In the layers, researchers can spot tiny, glass-like globules known as spherules that form when a meteorite impact melts silica-containing rock. They also notice conglomerates, which are rocks made up of other pieces of rock. The conglomerates indicate a massive, globe-encompassing tsunami that tore up the seafloor and compacted the debris into clumps. The chemistry of the rock layers shows remnants of the meteor itself, which was a primitive type of space rock called a carbonaceous chondrite. It's estimated that the meteor would have measured between 23 and 36 miles (37 to 58 kilometers) in diameter.

Impact evidence shows that the impact also heated the atmosphere to the point of boiling the upper layers of the ocean.

"It would have been extremely catastrophic for any life on land or in shallow water," Drabon said.

In a few years or decades after the impact, though, life started coming back, and it might have even been in better shape than before. The study authors pointed out that, following the impact, there was a sudden surge in the levels of elements that are crucial for life.

The planet was mostly a water-covered world, with only a few volcanic islands and small continents. A carbonaceous chondrite of the impactor's size would have carried hundreds of gigatons of phosphorus, Drabon said.

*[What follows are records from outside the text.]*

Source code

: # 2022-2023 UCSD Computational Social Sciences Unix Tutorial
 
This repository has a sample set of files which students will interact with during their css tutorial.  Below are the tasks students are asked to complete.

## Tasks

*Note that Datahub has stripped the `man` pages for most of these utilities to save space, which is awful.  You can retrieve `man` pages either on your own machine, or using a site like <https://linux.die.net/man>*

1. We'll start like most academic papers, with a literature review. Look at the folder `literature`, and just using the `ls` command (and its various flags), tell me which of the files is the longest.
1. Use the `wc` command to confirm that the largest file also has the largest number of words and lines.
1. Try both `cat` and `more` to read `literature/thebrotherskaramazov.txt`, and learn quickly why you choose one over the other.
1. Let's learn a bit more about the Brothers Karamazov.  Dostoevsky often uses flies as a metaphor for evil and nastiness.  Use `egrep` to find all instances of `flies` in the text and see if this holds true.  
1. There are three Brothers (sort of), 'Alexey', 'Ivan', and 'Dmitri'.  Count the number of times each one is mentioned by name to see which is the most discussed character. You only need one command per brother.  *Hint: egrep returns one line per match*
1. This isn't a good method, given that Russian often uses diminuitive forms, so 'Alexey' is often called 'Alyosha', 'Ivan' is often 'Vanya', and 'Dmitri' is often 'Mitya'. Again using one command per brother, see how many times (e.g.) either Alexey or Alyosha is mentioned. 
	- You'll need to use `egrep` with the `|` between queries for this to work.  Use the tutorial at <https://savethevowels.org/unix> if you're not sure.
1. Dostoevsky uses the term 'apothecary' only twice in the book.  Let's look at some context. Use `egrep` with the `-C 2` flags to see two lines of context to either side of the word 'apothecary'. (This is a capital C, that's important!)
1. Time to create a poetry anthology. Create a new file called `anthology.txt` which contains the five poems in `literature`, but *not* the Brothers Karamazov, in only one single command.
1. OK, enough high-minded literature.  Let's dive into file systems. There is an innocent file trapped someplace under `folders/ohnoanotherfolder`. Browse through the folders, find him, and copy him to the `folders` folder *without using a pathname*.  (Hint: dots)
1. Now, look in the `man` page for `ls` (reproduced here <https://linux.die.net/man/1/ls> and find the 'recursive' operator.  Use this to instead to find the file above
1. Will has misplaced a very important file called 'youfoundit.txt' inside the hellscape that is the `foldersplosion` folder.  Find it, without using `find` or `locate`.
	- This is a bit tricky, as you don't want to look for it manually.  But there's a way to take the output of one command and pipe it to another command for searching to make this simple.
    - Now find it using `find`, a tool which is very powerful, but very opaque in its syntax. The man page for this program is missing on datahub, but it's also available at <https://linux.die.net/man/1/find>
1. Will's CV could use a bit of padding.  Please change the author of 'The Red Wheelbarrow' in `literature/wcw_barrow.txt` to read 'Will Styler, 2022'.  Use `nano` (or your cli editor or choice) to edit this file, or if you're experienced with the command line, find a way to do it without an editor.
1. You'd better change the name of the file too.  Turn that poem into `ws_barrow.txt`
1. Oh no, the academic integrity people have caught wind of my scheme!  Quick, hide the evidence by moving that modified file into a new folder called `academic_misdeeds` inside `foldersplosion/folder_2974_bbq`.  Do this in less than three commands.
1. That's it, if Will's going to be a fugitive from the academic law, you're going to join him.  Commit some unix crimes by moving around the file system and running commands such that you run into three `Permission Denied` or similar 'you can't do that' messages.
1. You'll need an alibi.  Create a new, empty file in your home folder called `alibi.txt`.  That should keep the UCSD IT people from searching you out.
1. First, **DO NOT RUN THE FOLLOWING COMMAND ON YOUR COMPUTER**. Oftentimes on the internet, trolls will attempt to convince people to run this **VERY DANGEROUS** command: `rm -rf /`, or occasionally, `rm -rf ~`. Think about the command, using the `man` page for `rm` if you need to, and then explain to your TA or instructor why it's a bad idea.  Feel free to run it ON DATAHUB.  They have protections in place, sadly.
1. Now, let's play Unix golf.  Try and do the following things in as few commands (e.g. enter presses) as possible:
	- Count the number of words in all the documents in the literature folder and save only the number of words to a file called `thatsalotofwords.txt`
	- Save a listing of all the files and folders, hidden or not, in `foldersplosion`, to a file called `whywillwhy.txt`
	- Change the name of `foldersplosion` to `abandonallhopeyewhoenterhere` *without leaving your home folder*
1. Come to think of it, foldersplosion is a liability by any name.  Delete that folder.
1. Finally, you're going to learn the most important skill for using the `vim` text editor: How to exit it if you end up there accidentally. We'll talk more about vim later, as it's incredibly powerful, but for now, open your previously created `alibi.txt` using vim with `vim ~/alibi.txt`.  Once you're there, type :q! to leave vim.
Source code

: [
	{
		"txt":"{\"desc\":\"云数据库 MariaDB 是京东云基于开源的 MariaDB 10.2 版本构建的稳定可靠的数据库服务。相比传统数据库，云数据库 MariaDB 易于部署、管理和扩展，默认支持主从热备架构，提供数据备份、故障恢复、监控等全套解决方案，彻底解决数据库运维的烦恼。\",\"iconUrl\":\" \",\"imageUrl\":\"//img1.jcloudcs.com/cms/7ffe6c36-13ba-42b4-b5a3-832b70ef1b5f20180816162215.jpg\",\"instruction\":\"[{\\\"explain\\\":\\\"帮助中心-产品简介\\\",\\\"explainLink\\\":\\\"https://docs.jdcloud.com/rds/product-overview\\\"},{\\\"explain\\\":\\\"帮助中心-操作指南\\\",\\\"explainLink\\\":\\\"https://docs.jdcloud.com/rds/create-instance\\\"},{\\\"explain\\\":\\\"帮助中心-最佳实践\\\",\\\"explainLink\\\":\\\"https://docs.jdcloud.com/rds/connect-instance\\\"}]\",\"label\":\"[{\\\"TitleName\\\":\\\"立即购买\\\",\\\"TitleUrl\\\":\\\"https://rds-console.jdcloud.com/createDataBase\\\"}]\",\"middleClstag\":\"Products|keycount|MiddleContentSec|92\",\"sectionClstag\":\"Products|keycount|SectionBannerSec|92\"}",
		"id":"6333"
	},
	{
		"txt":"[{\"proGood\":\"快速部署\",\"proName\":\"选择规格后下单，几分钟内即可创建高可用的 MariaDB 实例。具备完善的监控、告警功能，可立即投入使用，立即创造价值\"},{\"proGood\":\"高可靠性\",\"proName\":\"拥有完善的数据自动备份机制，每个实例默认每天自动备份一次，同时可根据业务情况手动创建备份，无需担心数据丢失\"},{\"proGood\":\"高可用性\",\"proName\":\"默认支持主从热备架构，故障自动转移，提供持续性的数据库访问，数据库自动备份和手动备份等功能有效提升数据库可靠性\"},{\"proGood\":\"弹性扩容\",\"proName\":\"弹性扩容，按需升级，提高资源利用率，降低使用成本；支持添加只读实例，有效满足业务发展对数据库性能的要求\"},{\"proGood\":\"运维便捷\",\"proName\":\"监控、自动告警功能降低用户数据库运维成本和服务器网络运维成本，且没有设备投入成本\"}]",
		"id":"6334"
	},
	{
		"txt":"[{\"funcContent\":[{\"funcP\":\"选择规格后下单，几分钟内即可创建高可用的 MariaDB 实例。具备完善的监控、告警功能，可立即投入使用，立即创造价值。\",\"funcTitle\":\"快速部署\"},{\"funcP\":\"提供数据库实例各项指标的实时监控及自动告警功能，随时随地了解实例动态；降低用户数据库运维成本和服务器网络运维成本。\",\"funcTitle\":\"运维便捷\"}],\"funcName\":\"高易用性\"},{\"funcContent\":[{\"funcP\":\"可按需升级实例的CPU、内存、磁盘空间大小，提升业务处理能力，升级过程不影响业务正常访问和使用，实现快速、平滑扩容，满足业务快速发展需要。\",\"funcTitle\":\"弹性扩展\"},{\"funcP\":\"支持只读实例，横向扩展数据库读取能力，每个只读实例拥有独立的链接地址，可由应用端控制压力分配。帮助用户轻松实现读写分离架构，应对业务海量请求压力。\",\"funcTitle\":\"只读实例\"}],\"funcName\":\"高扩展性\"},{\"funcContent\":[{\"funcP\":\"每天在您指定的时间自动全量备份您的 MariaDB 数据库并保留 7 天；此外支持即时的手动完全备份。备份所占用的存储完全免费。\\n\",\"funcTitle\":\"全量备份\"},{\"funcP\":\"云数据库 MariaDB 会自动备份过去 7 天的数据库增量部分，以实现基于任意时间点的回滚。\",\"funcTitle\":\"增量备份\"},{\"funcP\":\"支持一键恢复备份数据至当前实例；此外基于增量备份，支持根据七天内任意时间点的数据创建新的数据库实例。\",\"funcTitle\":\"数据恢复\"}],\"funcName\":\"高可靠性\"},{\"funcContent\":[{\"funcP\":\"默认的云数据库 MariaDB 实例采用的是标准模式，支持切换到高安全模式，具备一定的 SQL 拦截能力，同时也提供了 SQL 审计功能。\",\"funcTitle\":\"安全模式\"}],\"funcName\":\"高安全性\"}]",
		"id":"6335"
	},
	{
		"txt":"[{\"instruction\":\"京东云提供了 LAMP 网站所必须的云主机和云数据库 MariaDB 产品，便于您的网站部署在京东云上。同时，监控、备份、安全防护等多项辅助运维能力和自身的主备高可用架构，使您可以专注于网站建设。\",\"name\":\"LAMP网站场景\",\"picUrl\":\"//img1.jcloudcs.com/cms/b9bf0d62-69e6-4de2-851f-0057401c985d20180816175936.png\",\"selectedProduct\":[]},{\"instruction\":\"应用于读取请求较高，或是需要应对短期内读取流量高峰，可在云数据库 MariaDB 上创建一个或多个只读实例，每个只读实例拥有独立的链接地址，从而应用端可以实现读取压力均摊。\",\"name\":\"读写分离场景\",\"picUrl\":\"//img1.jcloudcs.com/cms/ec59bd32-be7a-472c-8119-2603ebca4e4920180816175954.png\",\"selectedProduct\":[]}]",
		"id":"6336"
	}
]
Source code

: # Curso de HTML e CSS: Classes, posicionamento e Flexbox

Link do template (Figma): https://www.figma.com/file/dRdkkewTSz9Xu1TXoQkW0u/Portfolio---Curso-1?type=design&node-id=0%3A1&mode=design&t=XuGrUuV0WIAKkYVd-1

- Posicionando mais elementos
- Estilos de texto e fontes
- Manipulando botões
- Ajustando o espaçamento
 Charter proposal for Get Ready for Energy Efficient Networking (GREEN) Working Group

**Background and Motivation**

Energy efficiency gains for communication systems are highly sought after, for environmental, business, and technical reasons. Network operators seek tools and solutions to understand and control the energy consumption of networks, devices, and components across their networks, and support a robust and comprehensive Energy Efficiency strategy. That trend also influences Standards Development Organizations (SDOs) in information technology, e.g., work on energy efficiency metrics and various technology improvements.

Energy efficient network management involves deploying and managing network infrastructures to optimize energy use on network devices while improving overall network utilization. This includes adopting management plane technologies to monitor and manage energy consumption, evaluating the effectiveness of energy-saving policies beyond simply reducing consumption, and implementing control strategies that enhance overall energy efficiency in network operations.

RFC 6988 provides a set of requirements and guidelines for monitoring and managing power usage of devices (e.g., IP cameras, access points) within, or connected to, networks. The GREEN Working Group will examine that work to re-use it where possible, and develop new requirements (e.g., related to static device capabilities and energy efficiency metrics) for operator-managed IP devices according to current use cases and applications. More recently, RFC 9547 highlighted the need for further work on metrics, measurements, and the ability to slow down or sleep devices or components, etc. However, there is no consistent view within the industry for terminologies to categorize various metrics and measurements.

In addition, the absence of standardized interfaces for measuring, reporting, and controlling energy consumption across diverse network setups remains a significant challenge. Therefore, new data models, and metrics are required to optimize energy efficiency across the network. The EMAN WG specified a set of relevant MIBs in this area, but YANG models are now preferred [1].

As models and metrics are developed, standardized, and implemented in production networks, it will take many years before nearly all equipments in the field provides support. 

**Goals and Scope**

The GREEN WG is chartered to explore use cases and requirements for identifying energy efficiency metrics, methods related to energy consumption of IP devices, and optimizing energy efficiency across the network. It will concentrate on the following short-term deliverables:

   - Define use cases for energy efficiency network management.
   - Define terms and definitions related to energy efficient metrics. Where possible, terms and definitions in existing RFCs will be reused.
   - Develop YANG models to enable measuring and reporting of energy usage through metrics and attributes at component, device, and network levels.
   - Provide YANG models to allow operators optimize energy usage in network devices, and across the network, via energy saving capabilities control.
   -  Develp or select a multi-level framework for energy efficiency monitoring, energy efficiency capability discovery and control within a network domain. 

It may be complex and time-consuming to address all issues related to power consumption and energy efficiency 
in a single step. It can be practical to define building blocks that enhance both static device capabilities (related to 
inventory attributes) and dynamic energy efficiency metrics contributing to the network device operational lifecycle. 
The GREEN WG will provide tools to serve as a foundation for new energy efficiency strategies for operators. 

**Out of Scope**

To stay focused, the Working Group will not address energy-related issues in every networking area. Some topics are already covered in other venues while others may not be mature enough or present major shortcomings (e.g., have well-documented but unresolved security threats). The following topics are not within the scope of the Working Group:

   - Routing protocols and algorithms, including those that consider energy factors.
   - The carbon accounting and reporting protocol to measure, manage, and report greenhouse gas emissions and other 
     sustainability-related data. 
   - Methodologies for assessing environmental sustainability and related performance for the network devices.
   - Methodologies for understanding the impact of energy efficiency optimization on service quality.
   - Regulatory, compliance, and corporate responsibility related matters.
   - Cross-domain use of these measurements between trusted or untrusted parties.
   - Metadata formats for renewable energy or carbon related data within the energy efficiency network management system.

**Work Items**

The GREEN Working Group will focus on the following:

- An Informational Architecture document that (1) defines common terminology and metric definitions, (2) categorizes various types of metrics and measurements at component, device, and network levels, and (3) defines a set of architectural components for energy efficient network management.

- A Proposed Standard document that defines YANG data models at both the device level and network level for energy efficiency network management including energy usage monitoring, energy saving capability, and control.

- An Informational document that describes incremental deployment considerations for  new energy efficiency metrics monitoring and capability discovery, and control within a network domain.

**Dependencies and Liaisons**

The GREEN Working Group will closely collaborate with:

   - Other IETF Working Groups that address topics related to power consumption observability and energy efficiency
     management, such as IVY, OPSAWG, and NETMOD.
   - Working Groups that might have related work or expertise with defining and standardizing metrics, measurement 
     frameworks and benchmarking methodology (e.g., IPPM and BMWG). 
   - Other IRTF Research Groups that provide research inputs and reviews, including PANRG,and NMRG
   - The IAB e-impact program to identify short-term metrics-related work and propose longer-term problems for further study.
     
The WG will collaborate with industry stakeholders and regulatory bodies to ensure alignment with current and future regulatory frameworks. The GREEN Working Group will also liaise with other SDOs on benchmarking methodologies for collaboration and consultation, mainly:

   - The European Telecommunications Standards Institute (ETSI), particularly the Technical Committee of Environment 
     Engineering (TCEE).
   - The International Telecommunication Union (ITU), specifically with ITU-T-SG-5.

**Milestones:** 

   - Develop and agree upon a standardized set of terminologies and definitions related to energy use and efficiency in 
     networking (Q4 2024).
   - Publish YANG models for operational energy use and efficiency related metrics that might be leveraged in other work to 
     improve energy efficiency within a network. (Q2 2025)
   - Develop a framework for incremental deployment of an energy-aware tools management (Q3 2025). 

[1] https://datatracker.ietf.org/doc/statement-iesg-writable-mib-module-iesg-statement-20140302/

The second element was iron, which would have been abundant in the deep Archean oceans but scarce in the shallow seas. However, the tsunami triggered by the meteorite impact would have mixed the oceans, bringing this metal into shallower regions, Drabon explained. The red rocks found in the layers above the impact site indicate this shift in the environment.

The study sheds light on how life began to thrive on a young planet that was frequently battered by massive space collisions. The geological record indicates that large meteorites, such as the one that wiped out the dinosaurs, struck the early Earth at least once every 15 million years. Life was adaptable, Drabon noted, but these impacts may have influenced life's development each time they occurred.

"The extinction of the dinosaurs gave mammals a chance to thrive, and who knows if we'd be here today without it," Drabon said. The massive impacts that occurred during the Archean era may have had a significant impact on the types of microbes that survived and the ones that went extinct.

"The outcome of any action will have both negative and positive consequences," Drabon said.